Rising bond yields and trying to figure out how quickly the Fed may shrink its massive balance sheet has investors concerned today, particularly after Fed Governor Lael Brainard's comments yesterday. Brainard, who is known for generally favoring low interest rates and loose Fed policy, said the Fed would need to raise interest rates aggressively and cut its balance sheet "at a rapid pace" to try to bring down inflation.
Minutes from the Fed's March meeting will come out at 2 p.m. ET today, potentially offering some clues regarding balance sheet reduction and future monetary policy.
In other news, Loop Capital initiated coverage of Upstart with a buy rating and a $140 price target, which implies roughly 49% upside from current levels. Loop attributed its bullish rating to Upstart's AI loan underwriting models performing better than traditional banks when it comes to loan approval and loss rates.

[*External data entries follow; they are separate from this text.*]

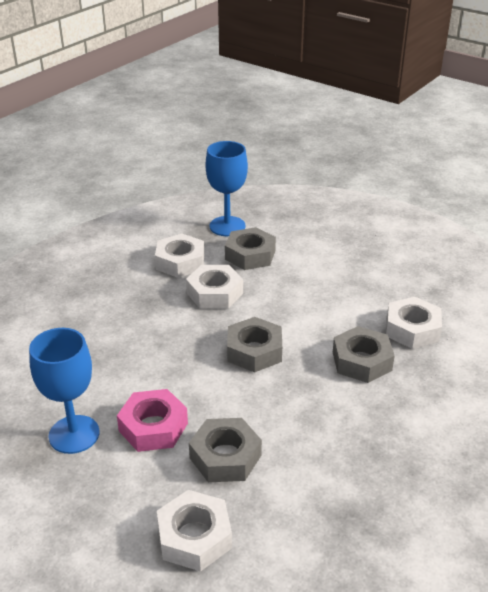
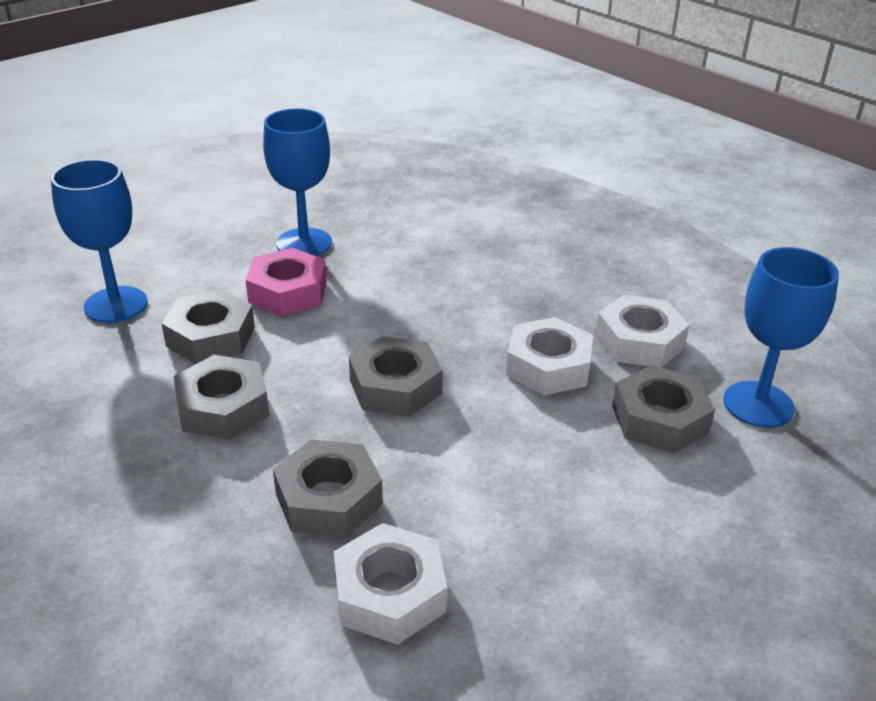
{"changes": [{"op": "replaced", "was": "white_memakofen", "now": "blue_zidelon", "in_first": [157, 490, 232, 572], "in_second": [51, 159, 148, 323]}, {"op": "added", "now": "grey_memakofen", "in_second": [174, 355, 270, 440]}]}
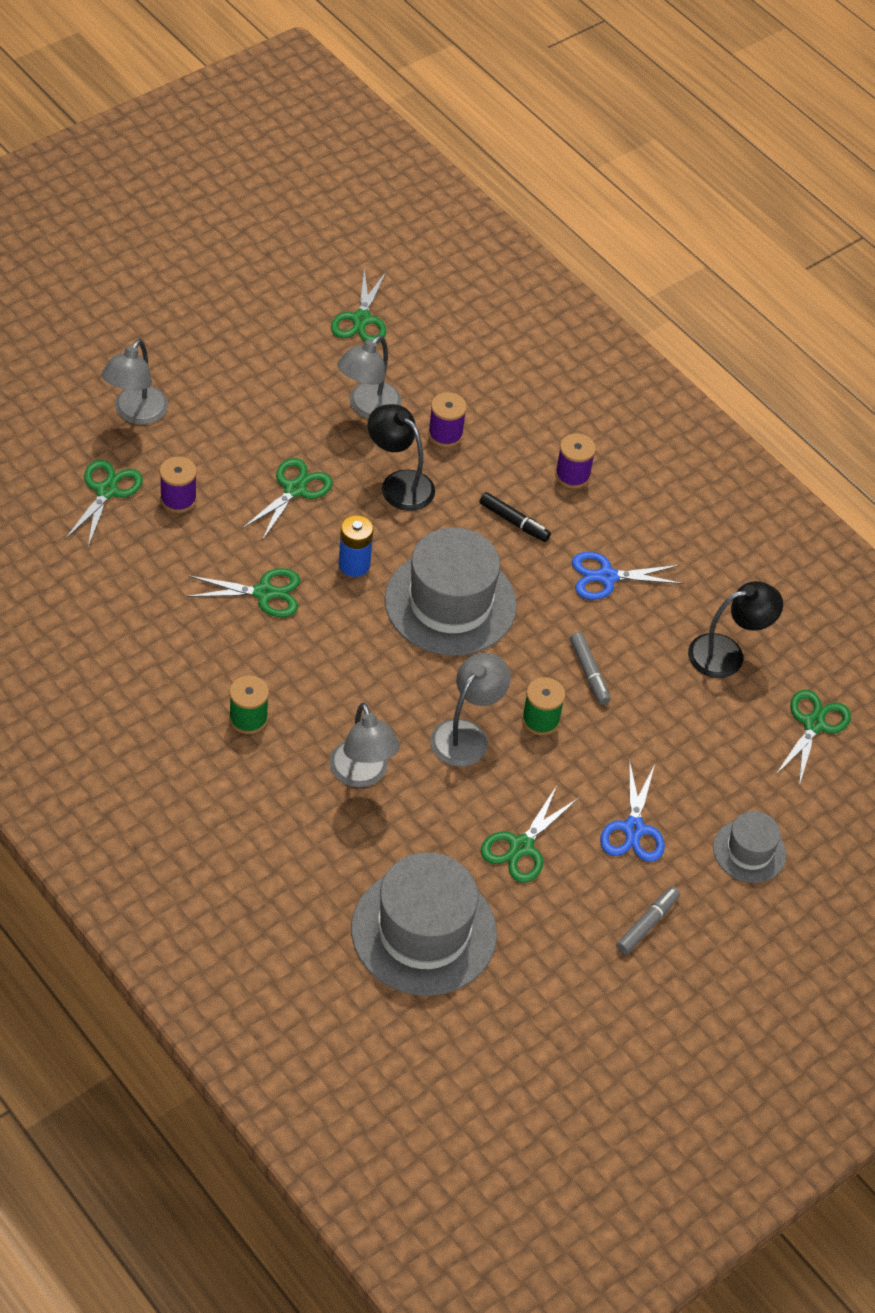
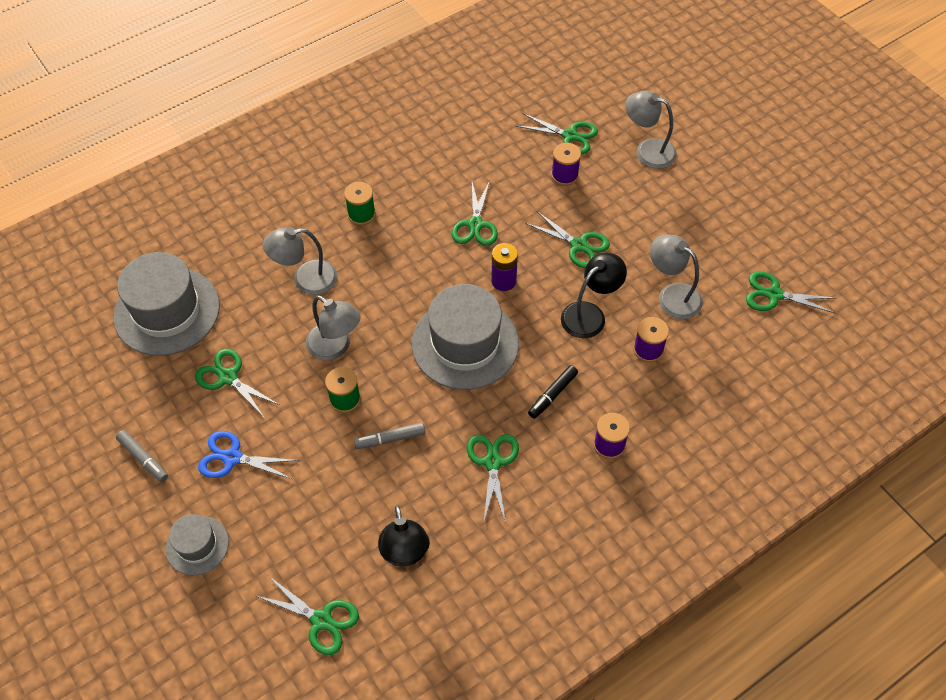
{"changes": [{"op": "recoloured", "was": "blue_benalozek", "now": "purple_benalozek", "in_first": [339, 515, 373, 577], "in_second": [491, 243, 518, 291]}, {"op": "recoloured", "was": "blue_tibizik", "now": "green_tibizik", "in_first": [572, 552, 684, 600], "in_second": [467, 434, 519, 523]}]}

"The unique aspect of the Upstart platform is that it drives the consumer funnel and facilitates matches between borrowers and bank/loan buyers, moving the loans off its balance sheet to create one-of-a-kind asset light fintech business model," Loop said in its research note.
Having been heavily sold off in recent months, Upstart's stock price looks like a much more attractive entry point, with the company now trading at 41 times forward earnings and 5.6 times forward revenue.
But I still wouldn't call that cheap when you consider the pressure the consumer may face from inflation and rising interest rates. Upstart will also need to prove its AI underwriting models can still live up to expectations in what is expected to be a much more difficult economy. I'm still taking a cautious approach to the stock.